Das Tape bei CMD ist ein neues Konzept, was sich aus unterschiedlichen Tape-Konzepten zusammensetzt.

Tapes unterstützen den Heilungsprozess

Ein Tape nimmt Einfluss auf die Muskulatur, auf die Gelenke, auf den Schmerz und auf das Lymphsystem. Die Anwendungsbereiche reichen von Myopathie, Kau-, Kauhilfsmuskulatur, HWS-Syndrom, Arthropathie der Kiefergelenke, Hämatome, Lymphstau, allgemeinen Schmerzen am Gelenk bis hin zu schweren Funktionserkrankungen. Aber auch vor oder nach chirurgischen sowie auch oralchirurgischen Eingriffen kann eine physiotherapeutische Mitbehandlung den Operationserfolg günstig beeinflussen.

Die Auswahl der einzelnen Verfahren und Techniken hängt dabei von der individuellen Befundkombination sowie vom jeweiligen Behandlungskonzept ab. Weiterhin muss der jeweilige Ausbildungsstand des behandelnden Physiotherapeuten beachtet werden. Die Auswahl ist komplex, zumal für die verschiedenen Befundkombinationen unterschiedliche Behandlungstechniken etabliert sind.

Häusliches Übungsprogramm

Sehr wichtig ist beim gesamten Behandlungsverlauf die frühzeitige Einbindung des Patienten in ein systematisches, häusliches Übungsprogramm mit nachhaltiger Verhaltensänderung. Ein individuelles häusliches Übungsprogramm zum Erhalt der Beweglichkeit und zur Rezidivprophylaxe sowie eine Haltungskorrektur für den Patienten werden erstellt. Das Ziel des häuslichen Übungsprogramms besteht darin, nach dem Ende einer Behandlungssitzung das erreichte Behandlungsergebnis bis zur nächsten Behandlung zumindest zu er- halten, wenn nicht sogar zu verbessern. Die Grundlage besteht dabei in der Stabilisierung der Muskulatur wie auch in der Einübung korrigierter Bewegungsmuster. Die neurophysiologische Grundlage dieser Korrektur besteht in der Bahnung (korrigierter) bedingter Reflexe. In der Praxis ist der wichtigste Bestandteil dieses häuslichen Übungsprogramms die Einübung einer symmetrischen, schmerzfreien Mundöffnungsbewegung.

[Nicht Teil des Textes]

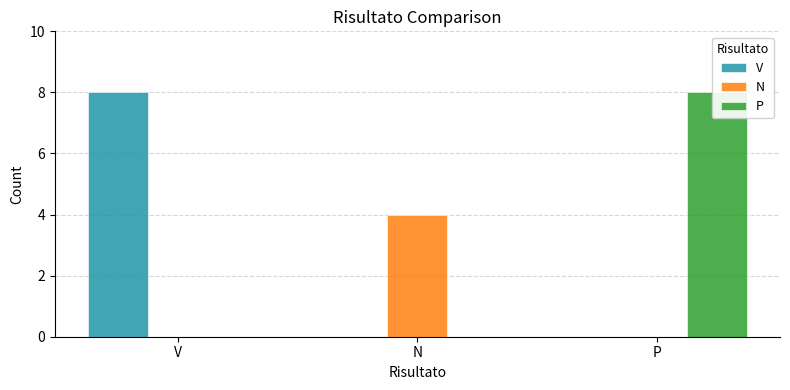

How many groups of bars are there?

3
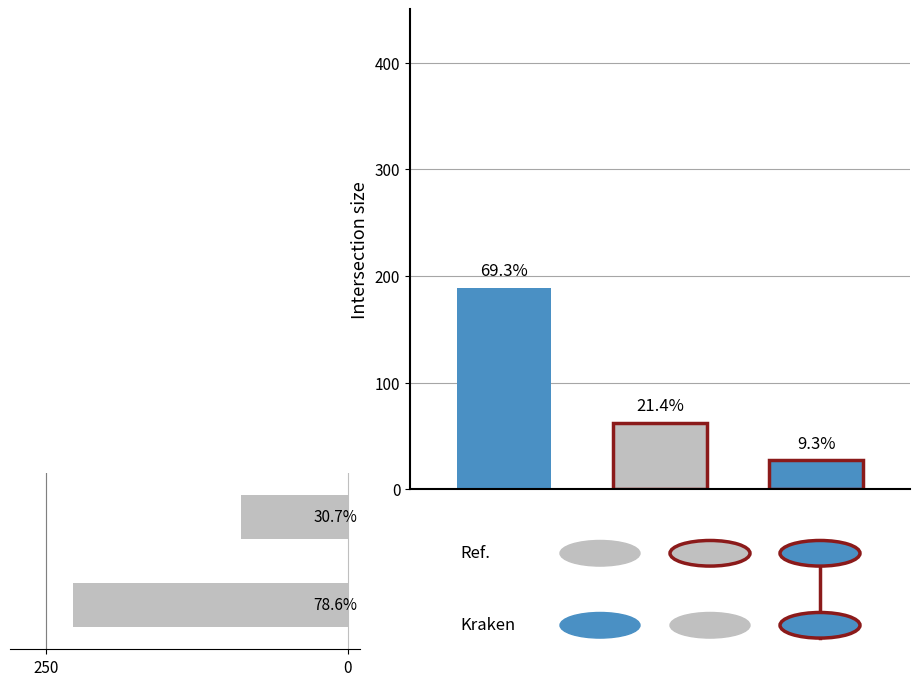

Is it true that the value at 250 is 90?

False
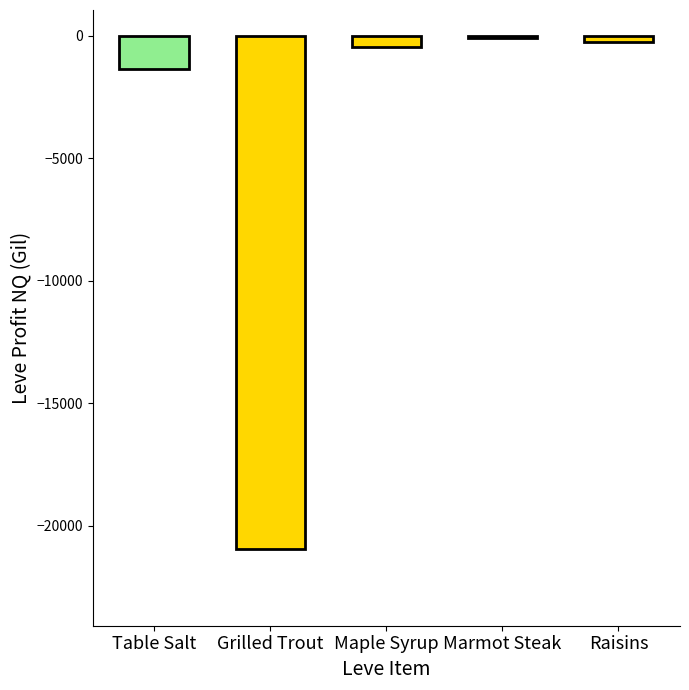

True or false: the data shows -1378.3 at Table Salt.

True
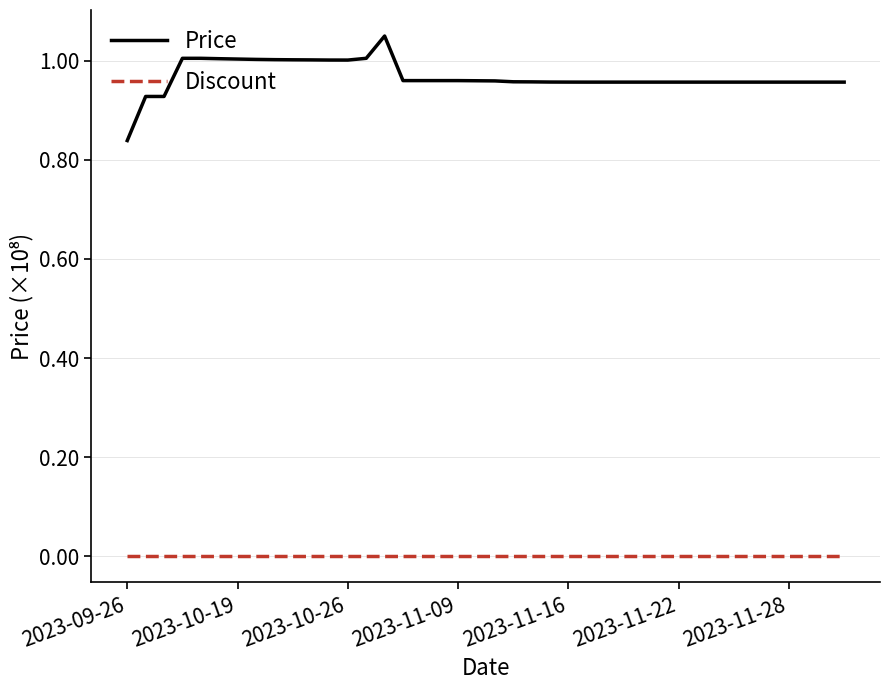

List the series in order of their overall mean, highest first.

Price, Discount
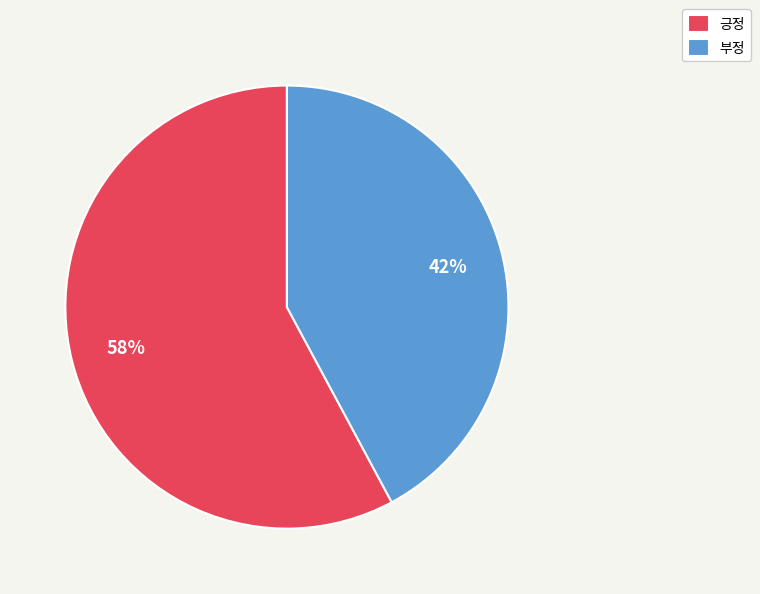

Count the number of slices in the pie.

2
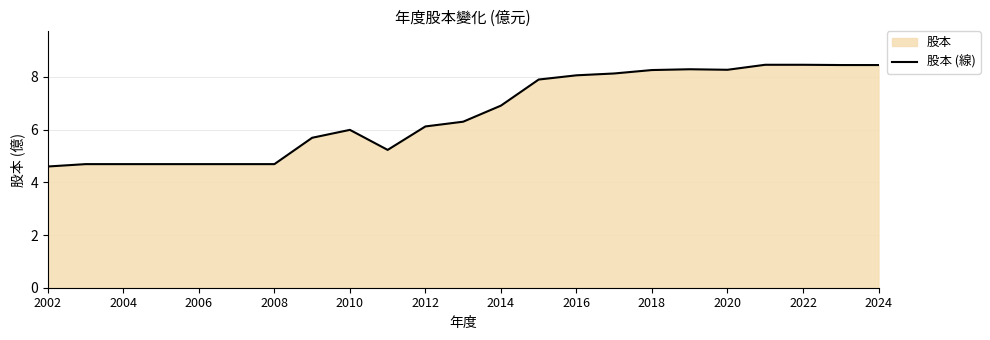

What is the difference between the values at 2006 and 2016?

3.4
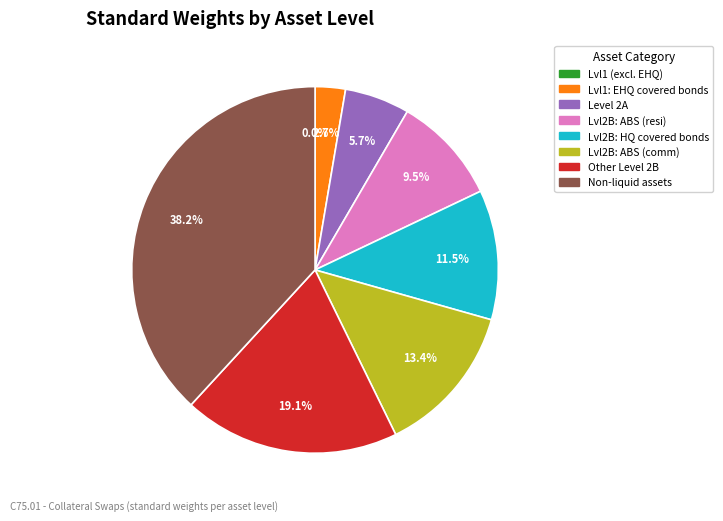

To the nearest percent, what percentage of the pie is Level 1: extremely high quality covered bonds?

3%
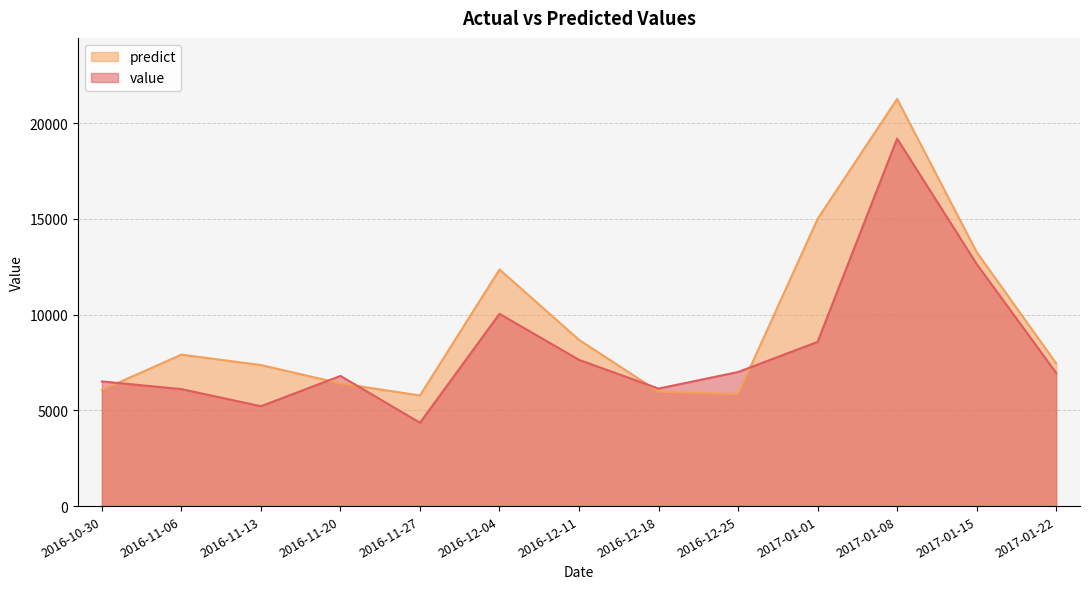

How many lines are shown in the chart?

2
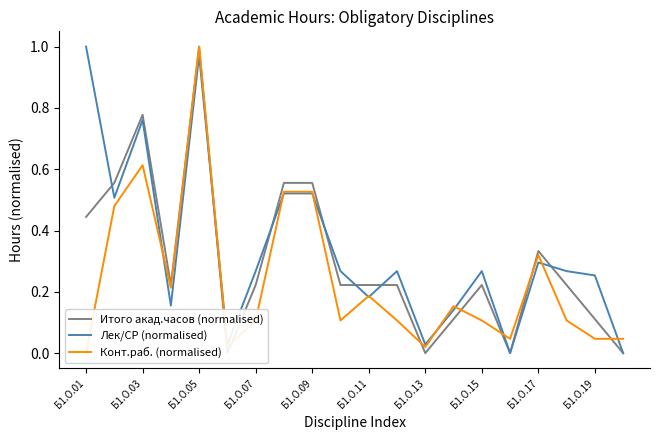

What is the difference between the maximum and minimum values in the Итого акад.часов (normalised) series?

1.0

Das Übungsprogramm wird häufig mit Tape-Anlagen unterstützt.

Physiotherapeutische Mitbehandlung

Die Zusammenarbeit kann nur bei einer präzisen Übermittlung der zahnärztlichen Fragestellung beziehungsweise des Untersuchungs- und Behandlungsauftrags sowie des Ergebnisses der Behandlung vorhersehbar erfolgreich sein. Im Rahmen der fachlichen Weiterentwicklung gibt es heute einen „Verordnungsbogen Physiotherapie“. Dieses Formular ergänzt das zahnärztliche Rezept, wird zum Zeitpunkt der Untersuchungs- beziehungsweise Therapieanforderung ausgestellt und dem Patienten mitgegeben. Gleichzeitig dient es der Dokumentation der physiotherapeutischen Behandlung sowie der Abstimmung über deren Ergebnisse. Die Tapeanlagen können vom Arzt verordnet werden, vor oder nach zahnärztlichen und oralchirurgischen Behandlungen.

Zusammenfassung

Die interdisziplinäre Zusammenarbeit zwischen Zahnarztpraxis und physiotherapeutischer Praxis kann nur dann erfolgreich sein, wenn ein enger gegenseitiger Informationsfluss gewährleistet ist. Das Ziel der physiotherapeutischen Behandlung ist eine Detonisierung der Weichteile sowie eine Verbesserung der segmentalen und der funktionellen Mobilität der Kiefergelenke und der Halswirbelsäule und damit eine Schmerzreduktion. Die motorische Kontrolle und eine bewusste Körperwahrnehmung (Haltungskorrektur) sollen wiederhergestellt werden, um die Gelenke zu stabilisieren und zu entlasten.